Regression – Loss Function for Regression Using Artificial Neural Networks

cross entropyloss-functionsneural networksregression

For classification, one of the most common loss functions for artificial neural networks (ANN) is cross-entropy. What about in ANN for regression?

and why is cross-entropy hardly even discussed in ANN's encyclopedia entries?

Best Answer

The common loss function for regression with ANN is quadratic loss (least squares). If you're learning about NN from popular online courses and books, then you'll be told that classification and regression are two common kinds of problems where NN are applied. With the former being to fit to continuous output Y, and the latter for the categorical Y such as man/woman. So, in the regression least squares are quite popular, and they make no sense in many classification applications.

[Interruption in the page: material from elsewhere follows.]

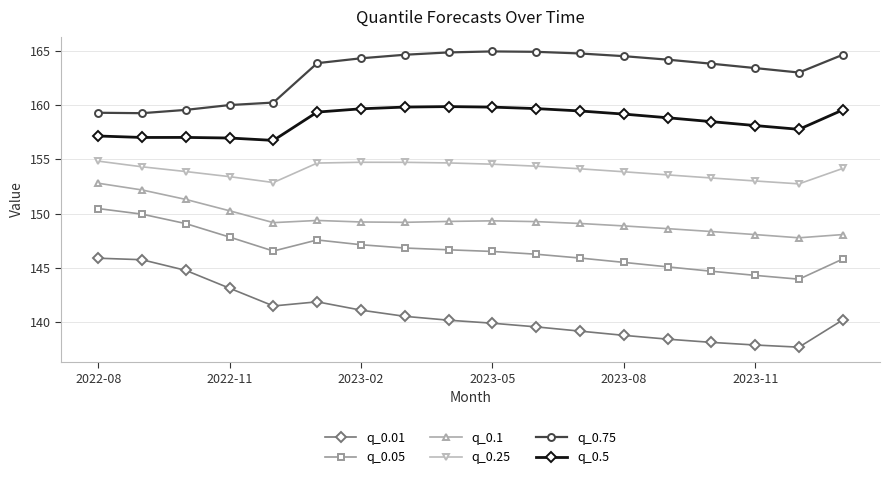

What is the value of the q_0.01 point at the 15th from the left?

138.1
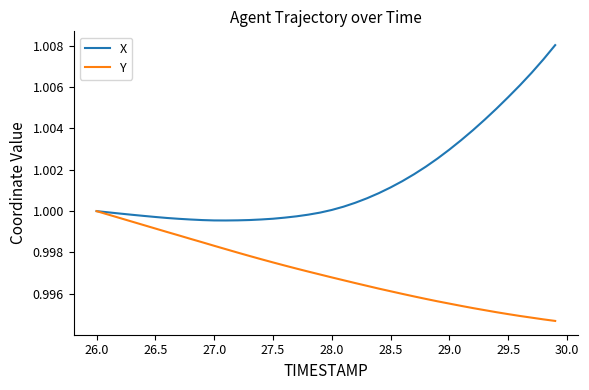

How many lines are shown in the chart?

2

However, cross-entropy loss is used in regression too. For instance, when predicting the probability of default of loans the labels are 0 (current) and 1 (default) for historical observations of defaults in the loan pool. So this will look like a classification problem, but it really is a logit regression, where you're forecasting default probability (PD) of a loan pool using logistic activation in the output layer and cross-entropy loss. The trick is that PD of a pool is a continuous quantity, while the loan state observations are clearly categorical "default" or "current".

Why would you start with least squares and not cross-entropy? The reason is that least squares is the foundational concept, while cross-entropy is somewhat more advanced. Look, I can explain least squares to an elementary school student. I can't do the same with "entropy." In fact, most people who use cross-entropy do not have a slightest clue of what is entropy.